Databases: Efficient Case-insensitive searches with Function-based Indexing
Case-insensitive search is sometimes very useful, but a naive approach can be very harmful to your performance.
Special case of case-insensitive search
In Oracle10g, you might use the new case-insensitive search with a
NLS_SORT=BINARY_CI
command.
Pro
- Designed for this purpose, so it's very straightforward to use
Con
- Limited to case-insensitive searching by design
Native functional indexes
Some databases provides native functional indexes.
On these databases optimization is done simply by creating an index on
UPPER(MY_COLUMN)
and letting the query optimizer
transparently[1] use the newly created index.
It usually work by applies a function to the data just before handing it to the index, so the function output doesn't exist in the database.
Pro
- Very easy to use : it just feels right (you can naïvely create an index on the WHERE clause)
- Doesn't take any extra space in the database (only the index).
- Generic, can be used for something else than just case-insensitive searches.
Con
- Since the data isn't stored in the database, a call to the function has to be made when
- Functions have to be from the immutable category in the function volatility categories
Generated columns
DB2 provides something called generated columns. It's almost the same than the native indexes, except that the functional column is explicit.
Pro
- Quite easy to use, since the column is updated and used transparently.
- Generic, can be used for something else than just case-insensitive searches. Just make sure the optimizer uses the extra column. You might have to rewrite the request a little.
Con
- Requires extra space in the table.
- Removing a column can be cumbersome (in DB2 you have to recreate the whole table for example), whereas removing a simple index is much easier.
- The extra column is returned when doing a
SELECT * FROM ...
[2].
Trigger-based Generated columns Emulation
If nothing else is provided, you always have the option to emulate. The solution will be trigger-based since it's one of the few perfect match for them.

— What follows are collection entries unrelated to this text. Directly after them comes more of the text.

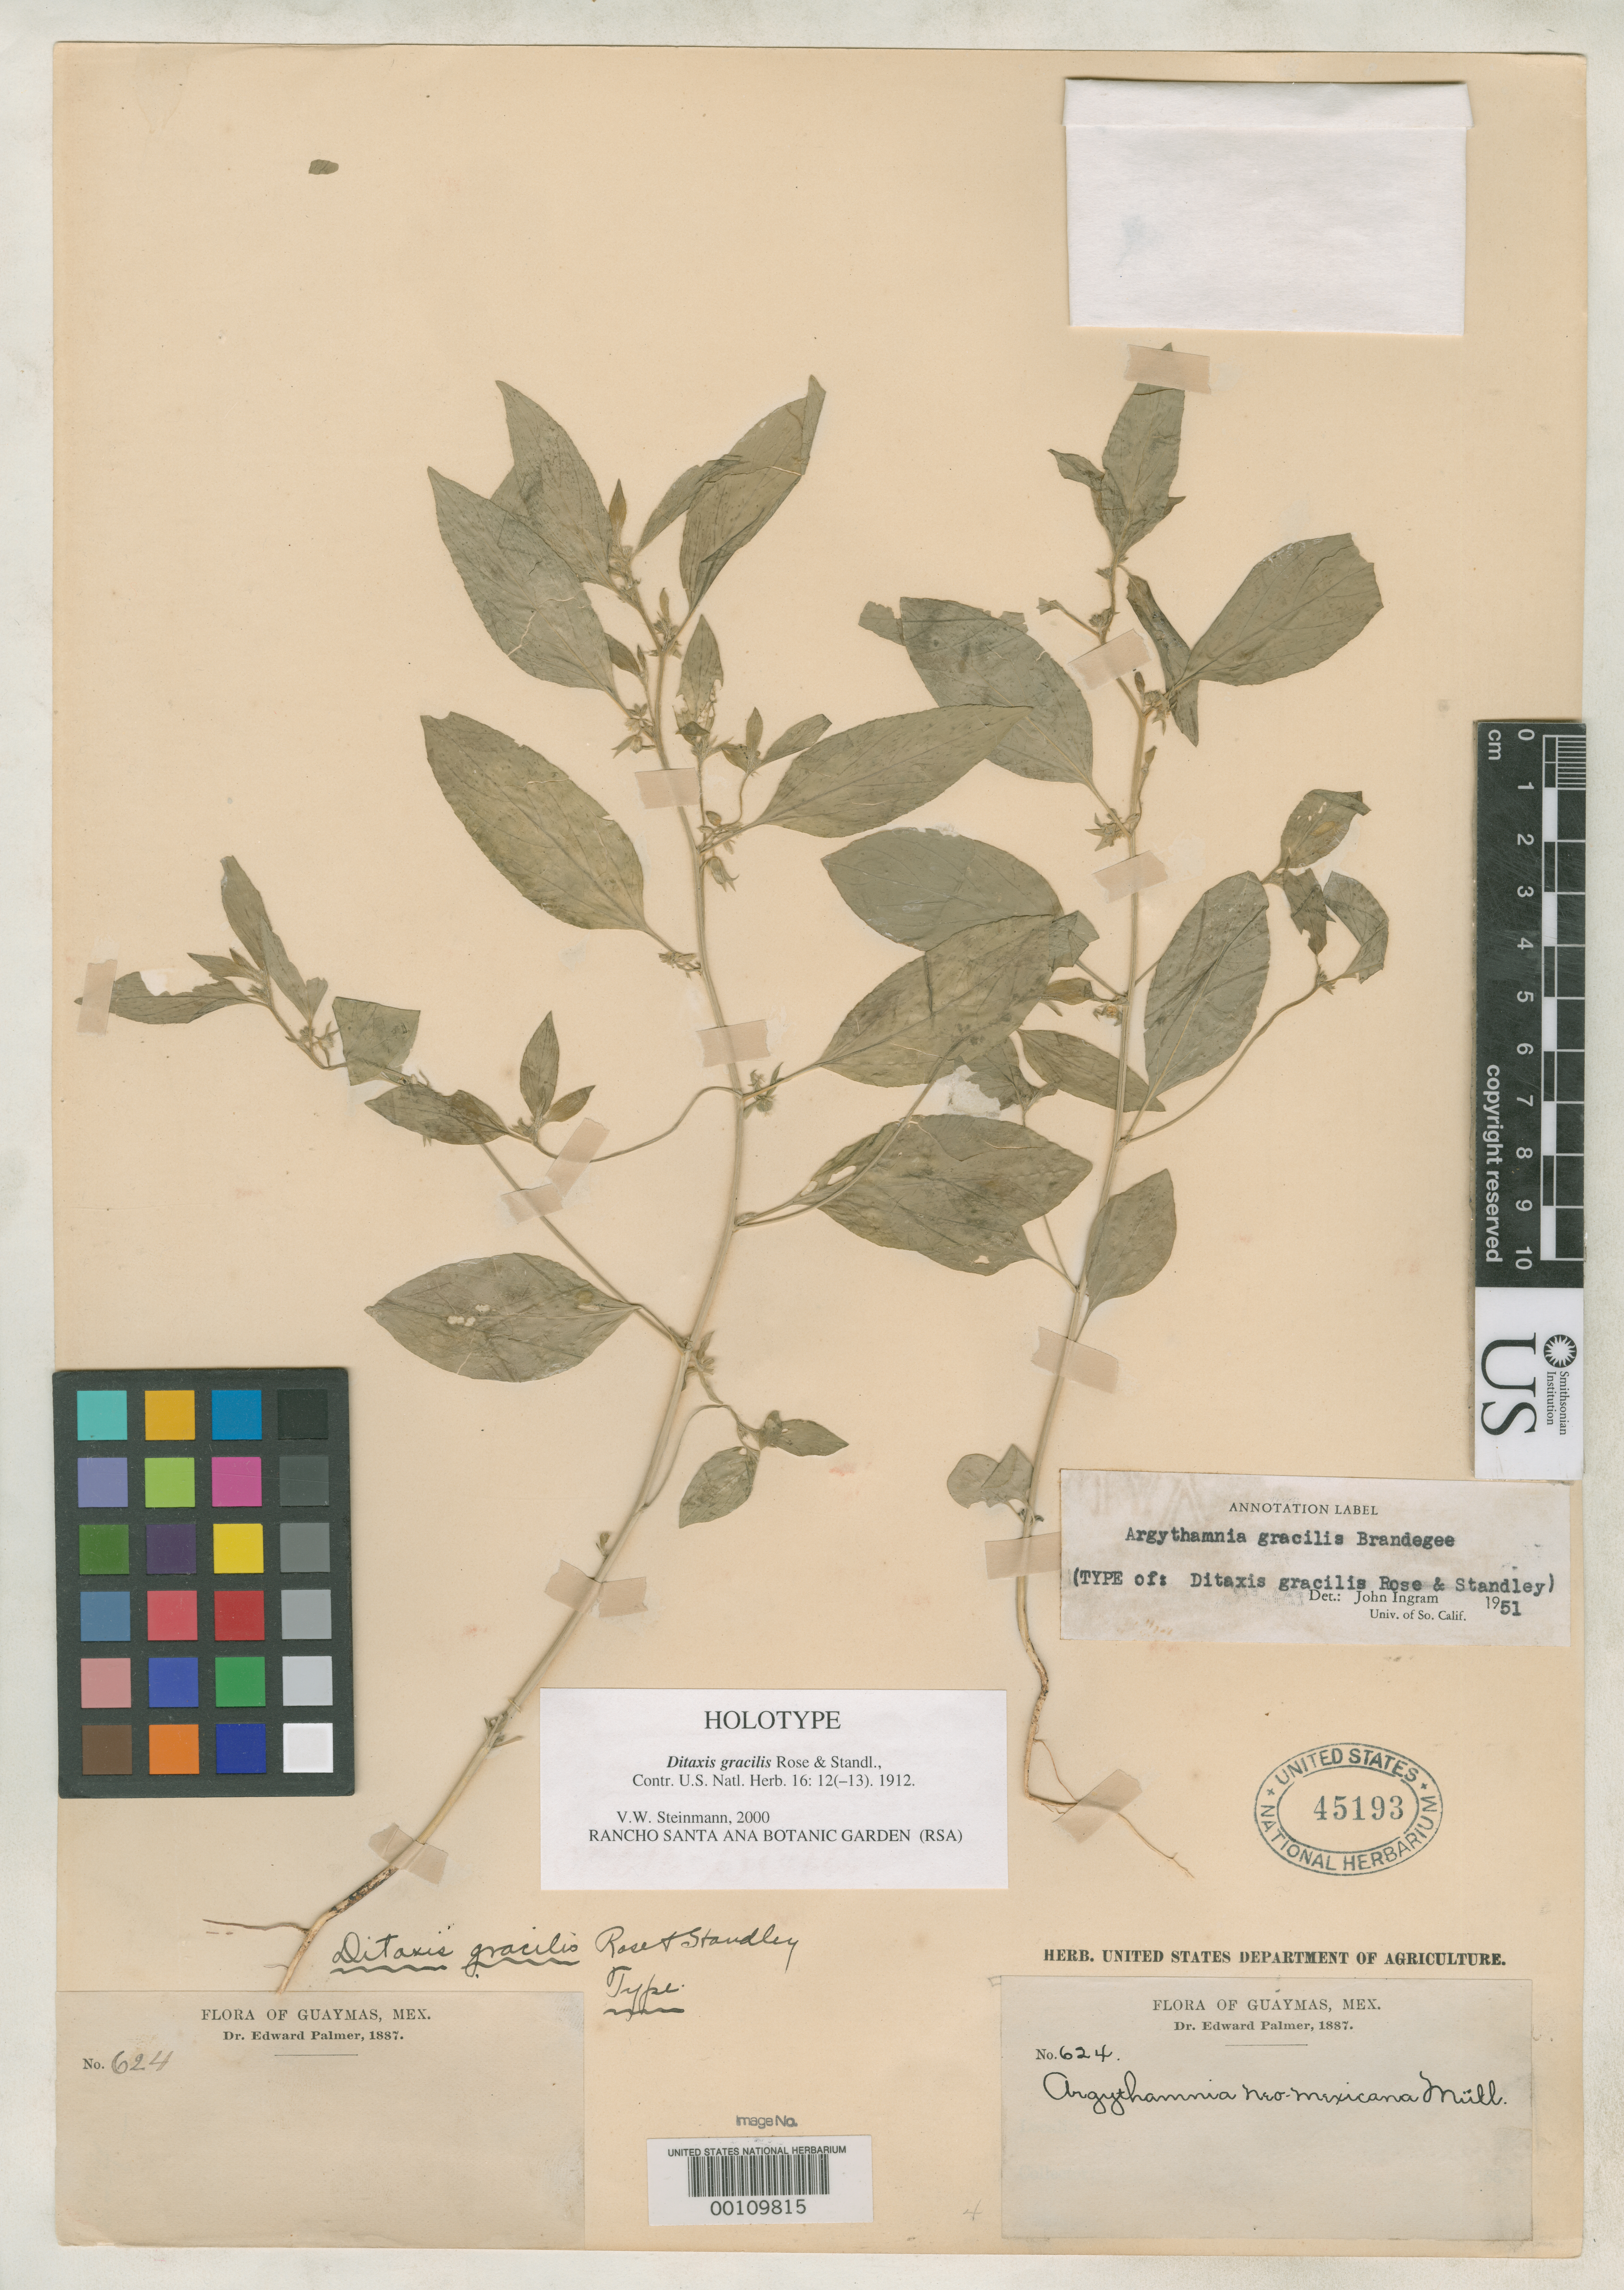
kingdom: Plantae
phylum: Tracheophyta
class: Magnoliopsida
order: Malpighiales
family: Euphorbiaceae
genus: Ditaxis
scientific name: Ditaxis gracilis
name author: Rose & Standl.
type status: Holotype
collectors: E. Palmer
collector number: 624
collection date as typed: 1887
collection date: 1887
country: Mexico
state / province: Sonora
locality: Guaymas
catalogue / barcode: US 45193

So, the base idea is derived from the Generated columns : have a
special extra column that represents the output of the function. An index will
be created on this column and used via a manual update of the involved
requests (Adding an extra WHERE
clause should be more than enough,
this way you might even benefit from a partial match).
Pro
- Universal. Useful if portability is paramount.
- Very simple : there is no need to understand advanced database features.
Con
- Only a poor man's solution : everything is manual
- The same than Generated columns since it's the same idea, just manually implemented.